In an era of global media saturation, Confessions of a Wildlife Filmmaker: The Challenges of Staying Honest in an Industry Where Ratings Are King is a timely and important book.
Author Chris Palmer is a wildlife filmmaker. The book is written as a memoir in a series of chapters called “confessions,” and Palmer acknowledges that in his early career, his “ignorance, naiveté, and self-interest” kept him silent about his misgivings about cutting corners and political maneuvering. He also admits that his actions made him “complicit.” After years in the industry and serious self-reflection, he decided to draw back the curtain on what really goes on behind the scenes.
What’s truth? What’s fiction? How many of these shows are staged? Is everything a “reality show”? Palmer laments how many wildlife films are doctored and faked and how many filmmakers ignore the impact that production crews have on wildlife.
He recounts stories such as how Disney filmmakers smeared Bengay ointment on a beaver’s anus in order to get the animal to move around more and how he himself used fake sound effects in his early work. As Palmer begins to see the contradictions within the industry and starts to speak out, he’s met with a wall of resistance. “These practices are necessary for the greater good” and “the ends do justify the means” are what his colleagues insist. But this comment sums up the sorry situation best: “Skillful deception is the essence of artful filmmaking. … And wildlife filmmakers are in the business, first and foremost, of entertainment.”

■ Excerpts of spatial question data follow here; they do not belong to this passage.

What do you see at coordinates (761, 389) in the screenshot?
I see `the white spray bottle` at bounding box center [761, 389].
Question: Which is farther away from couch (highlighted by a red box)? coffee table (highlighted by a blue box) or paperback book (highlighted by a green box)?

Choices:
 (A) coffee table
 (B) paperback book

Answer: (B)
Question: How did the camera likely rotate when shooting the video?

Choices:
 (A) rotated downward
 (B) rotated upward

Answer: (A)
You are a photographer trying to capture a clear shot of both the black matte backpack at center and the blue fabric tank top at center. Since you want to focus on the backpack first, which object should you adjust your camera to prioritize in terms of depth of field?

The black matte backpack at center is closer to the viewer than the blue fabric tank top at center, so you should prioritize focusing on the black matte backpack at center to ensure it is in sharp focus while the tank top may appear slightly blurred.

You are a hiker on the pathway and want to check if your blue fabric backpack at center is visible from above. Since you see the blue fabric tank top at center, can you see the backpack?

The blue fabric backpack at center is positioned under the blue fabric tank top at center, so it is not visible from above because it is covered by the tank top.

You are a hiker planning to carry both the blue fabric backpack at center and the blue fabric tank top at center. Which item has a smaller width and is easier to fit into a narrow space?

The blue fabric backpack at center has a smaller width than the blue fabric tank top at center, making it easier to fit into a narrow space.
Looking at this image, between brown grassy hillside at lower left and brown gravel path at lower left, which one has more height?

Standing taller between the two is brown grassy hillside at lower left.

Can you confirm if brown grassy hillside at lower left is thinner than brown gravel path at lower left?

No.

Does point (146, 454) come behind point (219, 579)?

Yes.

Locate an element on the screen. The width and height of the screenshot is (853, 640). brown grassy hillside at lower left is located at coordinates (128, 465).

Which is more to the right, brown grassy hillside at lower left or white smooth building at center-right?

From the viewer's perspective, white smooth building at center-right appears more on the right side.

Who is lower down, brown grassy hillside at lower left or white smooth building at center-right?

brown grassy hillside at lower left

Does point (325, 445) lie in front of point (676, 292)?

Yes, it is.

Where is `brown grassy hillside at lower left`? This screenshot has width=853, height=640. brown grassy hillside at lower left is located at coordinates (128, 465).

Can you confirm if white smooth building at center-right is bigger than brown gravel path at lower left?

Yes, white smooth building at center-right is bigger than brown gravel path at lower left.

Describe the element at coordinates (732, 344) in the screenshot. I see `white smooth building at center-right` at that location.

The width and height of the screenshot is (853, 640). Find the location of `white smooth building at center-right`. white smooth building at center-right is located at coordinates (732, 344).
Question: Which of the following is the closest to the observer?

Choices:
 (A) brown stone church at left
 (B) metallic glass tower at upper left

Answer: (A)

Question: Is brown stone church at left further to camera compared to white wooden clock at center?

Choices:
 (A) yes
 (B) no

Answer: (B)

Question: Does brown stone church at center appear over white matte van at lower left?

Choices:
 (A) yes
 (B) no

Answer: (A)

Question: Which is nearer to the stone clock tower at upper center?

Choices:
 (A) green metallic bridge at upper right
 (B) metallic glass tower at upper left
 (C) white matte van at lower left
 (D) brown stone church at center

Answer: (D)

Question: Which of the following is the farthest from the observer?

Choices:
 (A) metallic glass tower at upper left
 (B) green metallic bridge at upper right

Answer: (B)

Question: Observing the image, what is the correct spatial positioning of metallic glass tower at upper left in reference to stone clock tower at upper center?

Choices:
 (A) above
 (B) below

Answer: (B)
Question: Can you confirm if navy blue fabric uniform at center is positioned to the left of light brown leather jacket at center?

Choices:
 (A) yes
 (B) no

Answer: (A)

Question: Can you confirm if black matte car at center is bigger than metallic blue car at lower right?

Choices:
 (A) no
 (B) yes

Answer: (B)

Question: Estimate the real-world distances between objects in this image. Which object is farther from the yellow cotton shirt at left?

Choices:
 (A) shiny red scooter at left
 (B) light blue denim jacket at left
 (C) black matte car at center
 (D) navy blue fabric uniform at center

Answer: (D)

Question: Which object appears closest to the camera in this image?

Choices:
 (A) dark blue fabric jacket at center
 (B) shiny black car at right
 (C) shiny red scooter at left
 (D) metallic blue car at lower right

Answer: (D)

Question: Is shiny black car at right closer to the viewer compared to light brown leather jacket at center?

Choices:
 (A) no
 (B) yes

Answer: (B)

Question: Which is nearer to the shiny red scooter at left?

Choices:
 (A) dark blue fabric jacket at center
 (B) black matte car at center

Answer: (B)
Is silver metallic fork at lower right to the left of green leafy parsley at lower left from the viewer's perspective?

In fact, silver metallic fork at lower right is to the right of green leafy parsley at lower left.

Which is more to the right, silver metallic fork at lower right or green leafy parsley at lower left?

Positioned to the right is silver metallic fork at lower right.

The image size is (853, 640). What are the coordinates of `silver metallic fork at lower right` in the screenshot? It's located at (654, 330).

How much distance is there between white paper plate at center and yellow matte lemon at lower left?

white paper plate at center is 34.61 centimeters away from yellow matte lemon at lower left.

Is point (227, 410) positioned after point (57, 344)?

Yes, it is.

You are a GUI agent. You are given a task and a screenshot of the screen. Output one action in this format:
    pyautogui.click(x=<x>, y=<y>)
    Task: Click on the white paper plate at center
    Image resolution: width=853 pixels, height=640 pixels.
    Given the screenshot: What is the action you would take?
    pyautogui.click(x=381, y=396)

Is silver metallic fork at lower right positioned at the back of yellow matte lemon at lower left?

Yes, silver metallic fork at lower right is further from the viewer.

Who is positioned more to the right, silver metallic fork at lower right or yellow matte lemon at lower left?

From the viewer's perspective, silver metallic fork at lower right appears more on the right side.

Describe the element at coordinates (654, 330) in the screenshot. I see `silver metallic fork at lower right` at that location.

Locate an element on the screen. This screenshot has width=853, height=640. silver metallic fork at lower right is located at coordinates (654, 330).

Palmer goes into scathing detail about how networks such as the Discovery Channel, Disney, National Geographic, and Animal Planet have abandoned ethics in the quest to gain viewers. He characterizes the policies of publicly revered organizations such as the National Audubon Society (where Palmer worked from 1980 to 1994) and the National Wildlife Federation (where he worked from 1994 to 2004) and their unwavering support of hunting as “murky morals.” Palmer also has the guts to call out Steve Irwin’s antics and quotes a journalist who aptly refers to them as “pet-and-pester.”
Even though it’s a bit off-topic, Palmer devotes two entire chapters to SeaWorld. Early in his career, he shot an IMAX film titled Whales. He asked for and was given permission to film an orca lunging at the camera at SeaWorld. It was only much later, after watching Blackfish and reading David Kirby’s Death at SeaWorld, that he realized he’d learned nothing about wild orcas from SeaWorld. He says he became a “convert, fully convinced that orca captivity should be phased out.”
Palmer closes with a five-part challenge: for filmmakers to condemn irresponsibly obtained footage, for viewers to use social media to make their objections known, for media outlets to be more discriminating in what they hype and promote, for educators to include ethics in their curricula, and for networks to get back to ethical ideals.
Let’s do our part to make these things happen.